(Exercise passage Opens)

Calhoun’s prophet rodents and the creation of the “behavioural sink”

I first read Mrs. Frisby and the Rats of NIMH as a young’un. What I didn’t know at the time was that it was inspired by a series of experiments on population dynamics from the 1940s to the 1970s. The two studies, over a total of eight years, aimed to explore the effects of population density on behaviour.

John B Calhoun was a behavioural researcher and ethologist who spent the largest part of his career at the US National Institute of Mental Health (NIMH), in Maryland. His work spans six decades, from early experiments with rodents in the 1940s to his death in 1995. But he’s become recently spotlit for his work in 1958–62, starting with a quarter-acre pen of wild Norway rats, and a 1968–72 experiment with mice called Universe 25. Universe 25 was his research pinnacle – a “rodent utopia”.

Calhoun calculated that his pen of wild Norway rats (or brown rats, aka Parisian rats, Hanover rats, street rats, common rats, sewer rats, wharf rats… in essence, “rats” as you know them) could have a sustainable density of 5000, but the population strangely never exceeded 200. With extremely high rates of infant mortality, by the end of the 27th month of observation the population had stabilised at 150 adults.

Calhoun and his team were surprised by these unexpected results and so embarked on a more controlled experiment involving a population of domesticated Norway rats, conducted in a converted barn (a step up in luxury for the animals).

Calhoun’s new rat palace consisted of a 3m x 4.3m room, divided into four pens by an electrified fence. These pens contained everything a rat could possibly need: food, water, elevated burrows, winding staircases, nest boxes… a rodent wonderland. Ramps connected pen 1 to pen 2, 2 to 3, and 3 to 4, but not pen 1 to pen 4. This meant that rats tended to concentrate in pens 2 and 3, leading to the development of what Calhoun dubbed a “behavioural sink”: a sort of voluntary overcrowding that resulted from the original, involuntary overcrowding, and led to significant changes in the rats’ behaviour.

These changes weren’t at the good end of the scale.

Among the male rats, behavioural disturbances ranged from “sexual deviation”, cannibalism, and frenetic overactivity to pathological withdrawal.

As a result of the population congregation in the middle pens, the rats became unnaturally accustomed to the presence of others. Eating and undertaking other “biological activities” were transformed into social activities, which they would only do in the presence of other rats. Although fine for eating (who doesn’t love a dinner party?), this disrupted the sequence of other normal activity, such as courting, building nests, and nursing and caring for their young.

In the worst-affected rats in a series of these experiments, infant mortality was as high as 96%. Among the male rats, behavioural disturbances ranged from “sexual deviation”, cannibalism, and frenetic overactivity to pathological withdrawal.

Now decades into his rodent studies, Calhoun’s aim had morphed into extending lifespan by creating a “Mortality-inhibiting Environment for Mice”, also known as Universe 25. Universe 25, like Calhoun’s decked-out rat barn, was created to cater for the wee experimentees in every way. The 2.7m x 2.7m metal enclosure had 16 vertical mesh tunnels, each with four horizontal corridors opening off at the top, and each corridor leading to four nesting boxes.

(Exercise passage Closes)

Tasks to complete ::
a – Decide whether each statement agrees with the passage on Calhoun's rodent experiments, and support each yes or no with the deciding words quoted from the passage. (i) The population in the pen of wild Norway rats never went above 200. (ii) A ramp linked pen 1 directly to pen 4. (iii) The Universe 25 enclosure measured 3m x 4.3m.
b – According to the passage on Calhoun's rodent experiments, where did John B Calhoun spend the largest part of his career?

(Dataset Opens)

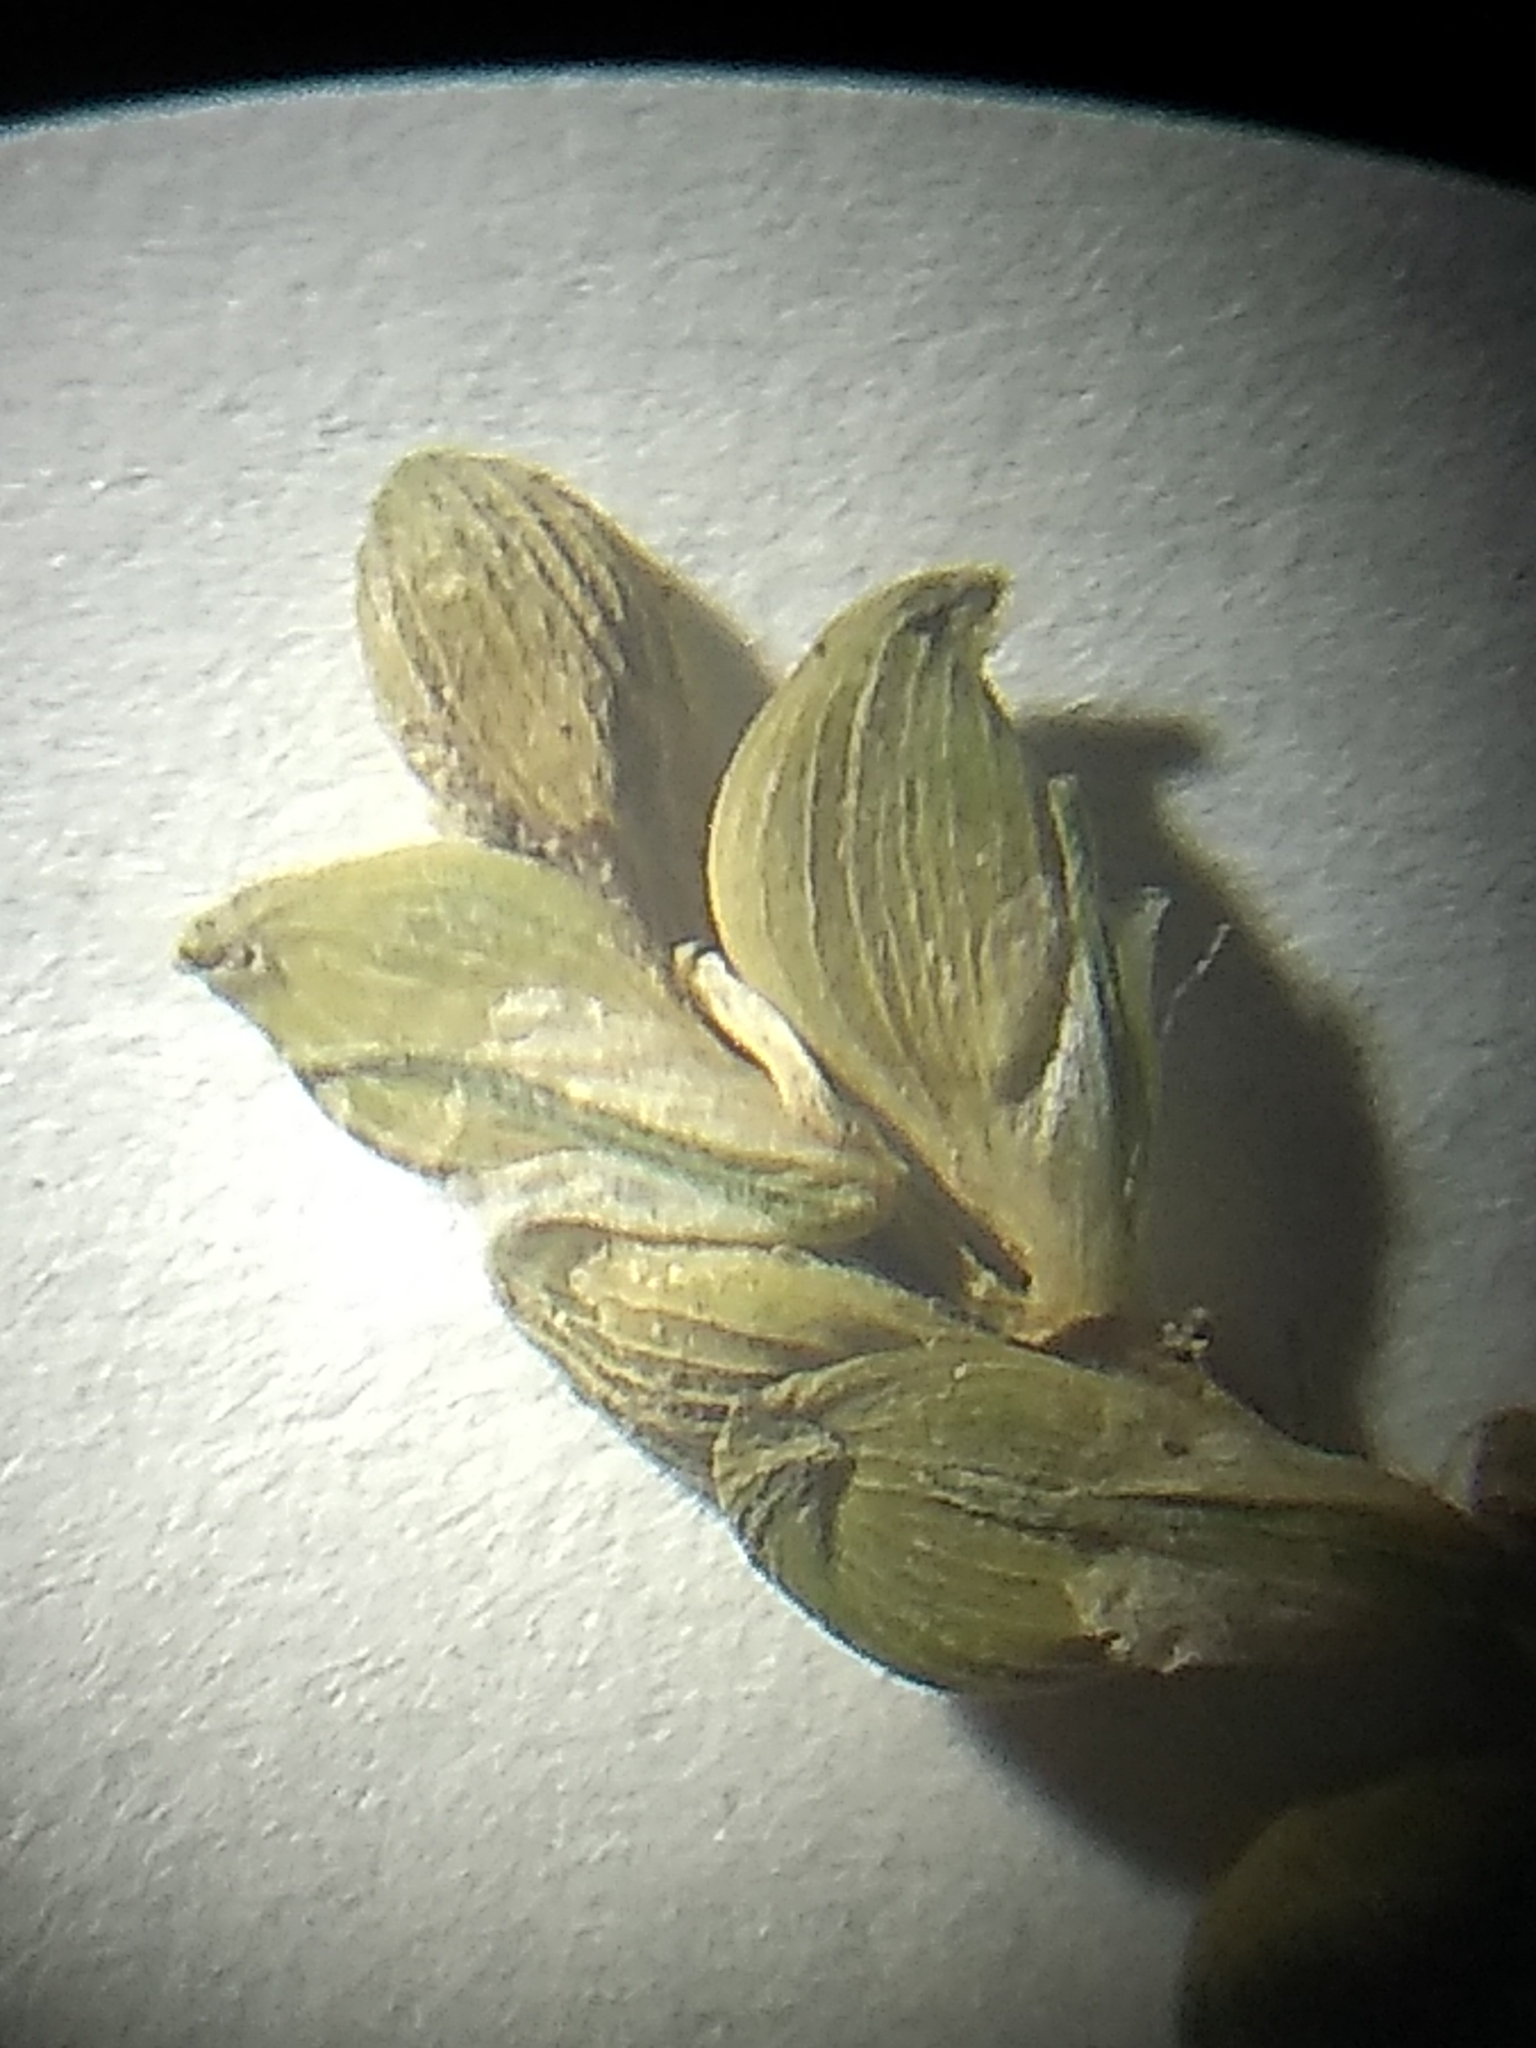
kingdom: Plantae
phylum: Tracheophyta
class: Liliopsida
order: Poales
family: Cyperaceae
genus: Carex
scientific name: Carex blanda
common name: Bland sedge
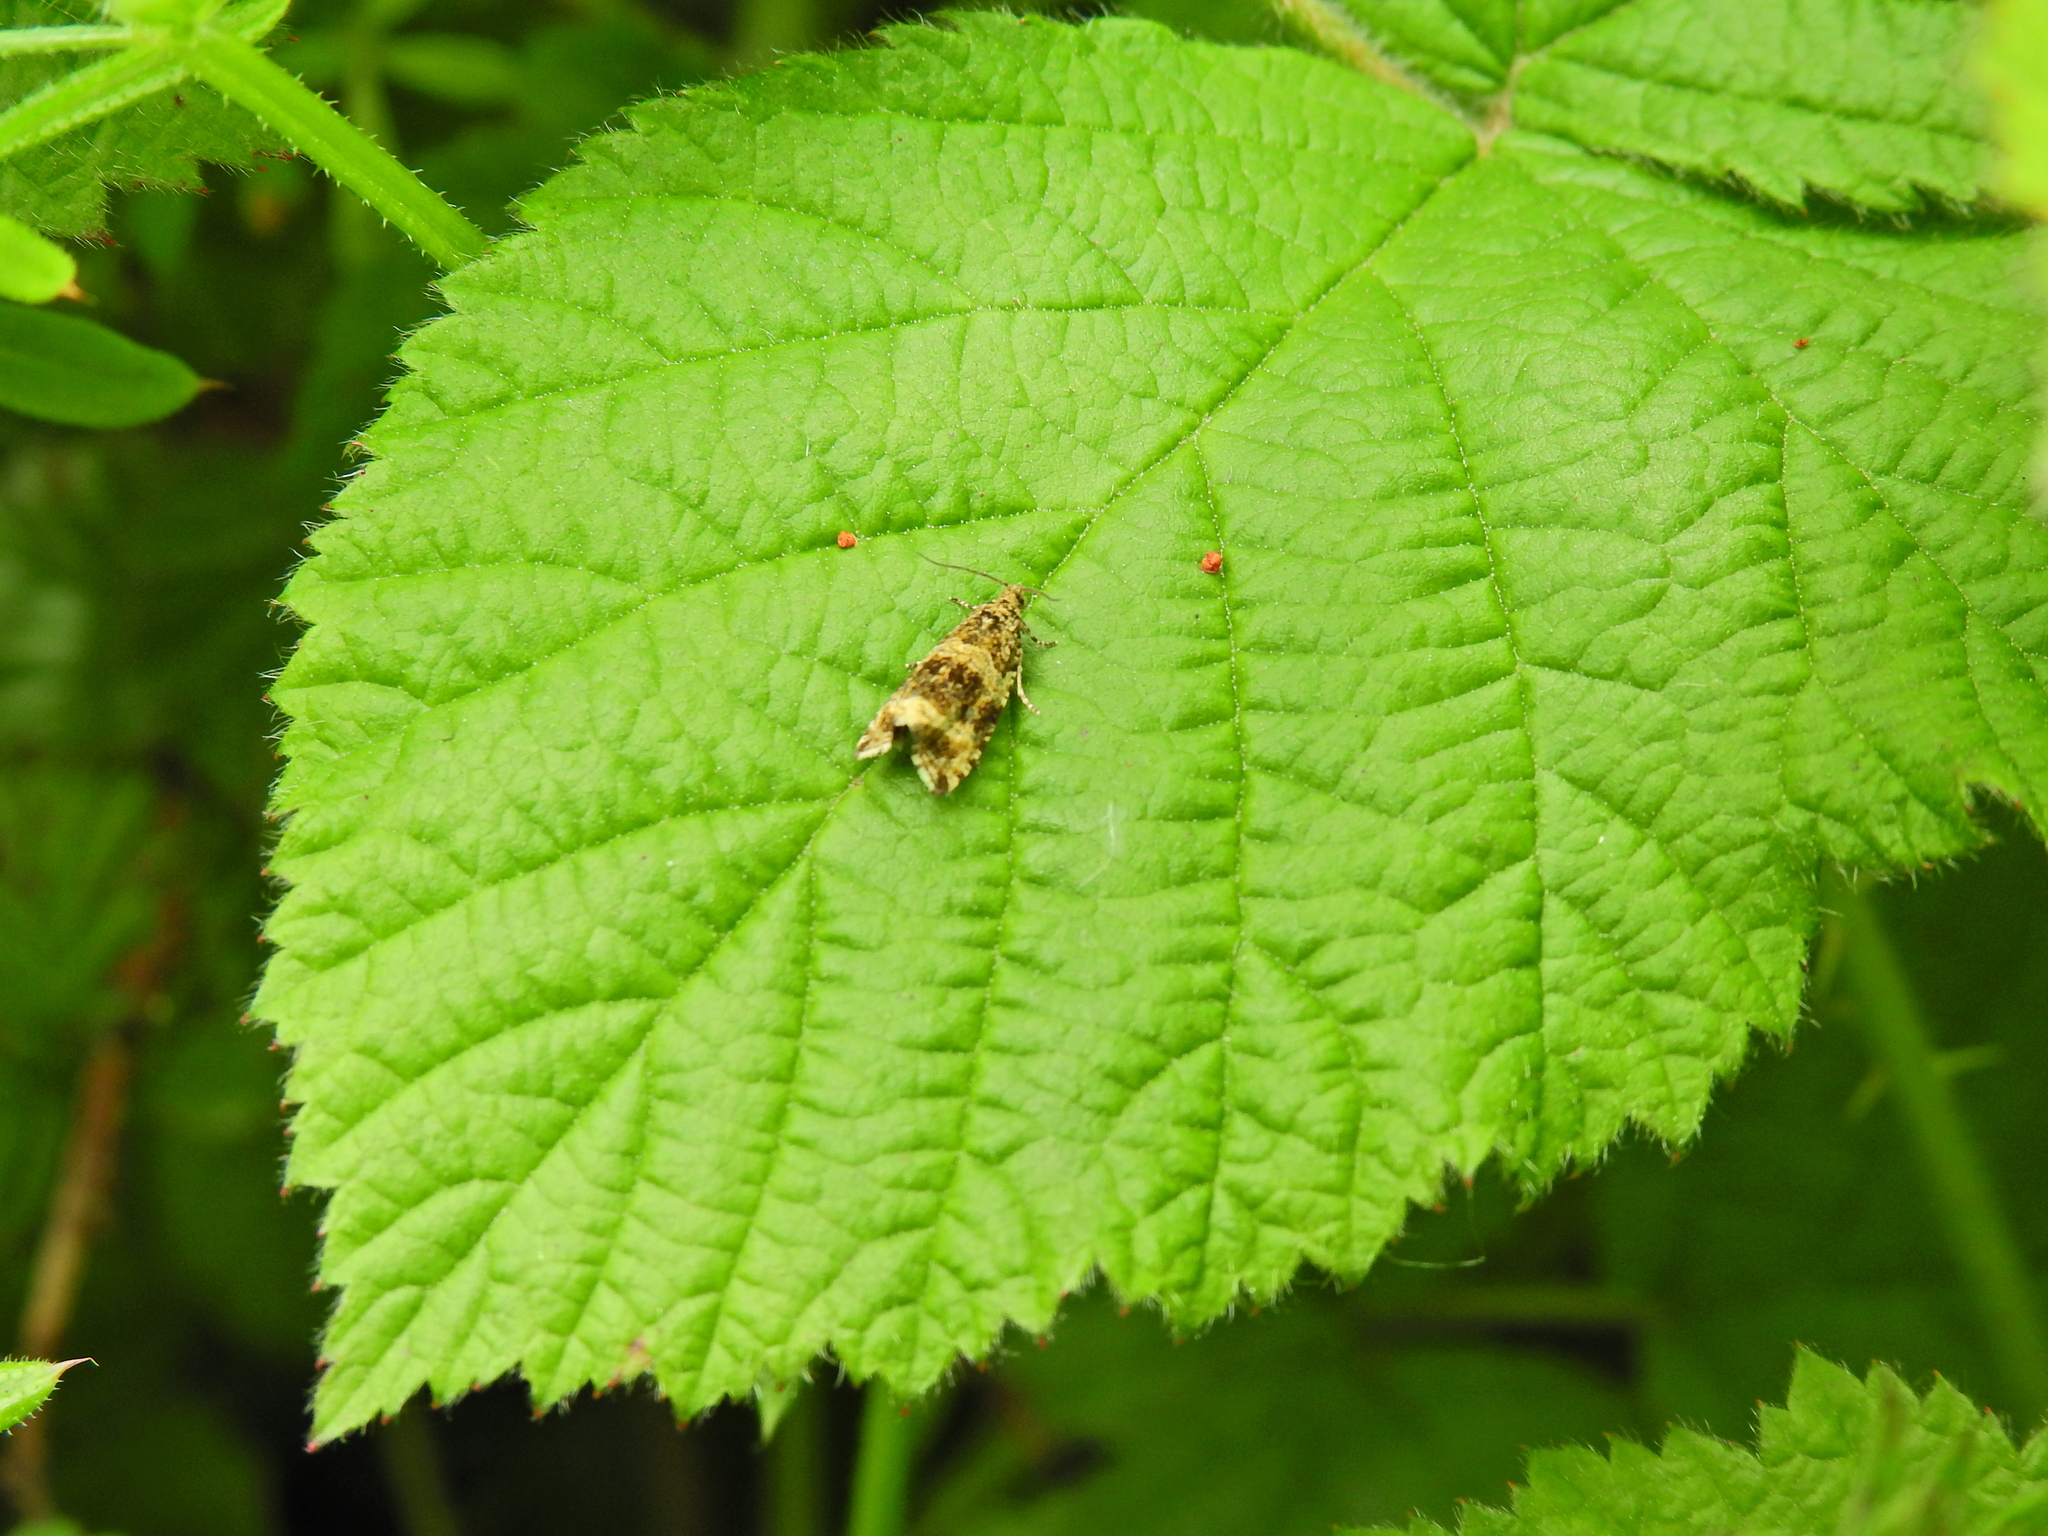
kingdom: Animalia
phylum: Arthropoda
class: Insecta
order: Lepidoptera
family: Tortricidae
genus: Syricoris
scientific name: Syricoris lacunana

(Dataset Closes)

Answers to each task ::
a –
(i) Yes: "the population strangely never exceeded 200."
(ii) No: "Ramps connected pen 1 to pen 2, 2 to 3, and 3 to 4, but not pen 1 to pen 4."
(iii) No: "The 2.7m x 2.7m metal enclosure had 16 vertical mesh tunnels."

b – At the US National Institute of Mental Health (NIMH), in Maryland.